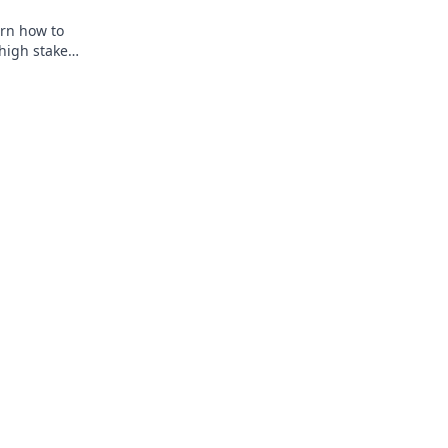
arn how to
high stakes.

______________________________

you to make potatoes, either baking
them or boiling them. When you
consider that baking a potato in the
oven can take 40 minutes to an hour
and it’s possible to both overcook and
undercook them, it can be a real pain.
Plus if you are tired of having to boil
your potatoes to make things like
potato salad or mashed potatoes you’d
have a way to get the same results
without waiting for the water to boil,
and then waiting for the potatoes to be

______________________________

Considering only the material above, set down every line from the one with "potato salad or mashed potatoes you’d" to the one with "and then waiting for the potatoes to be", inclusive, exactly as written.

[Expected answer]:
potato salad or mashed potatoes you’d
have a way to get the same results
without waiting for the water to boil,
and then waiting for the potatoes to be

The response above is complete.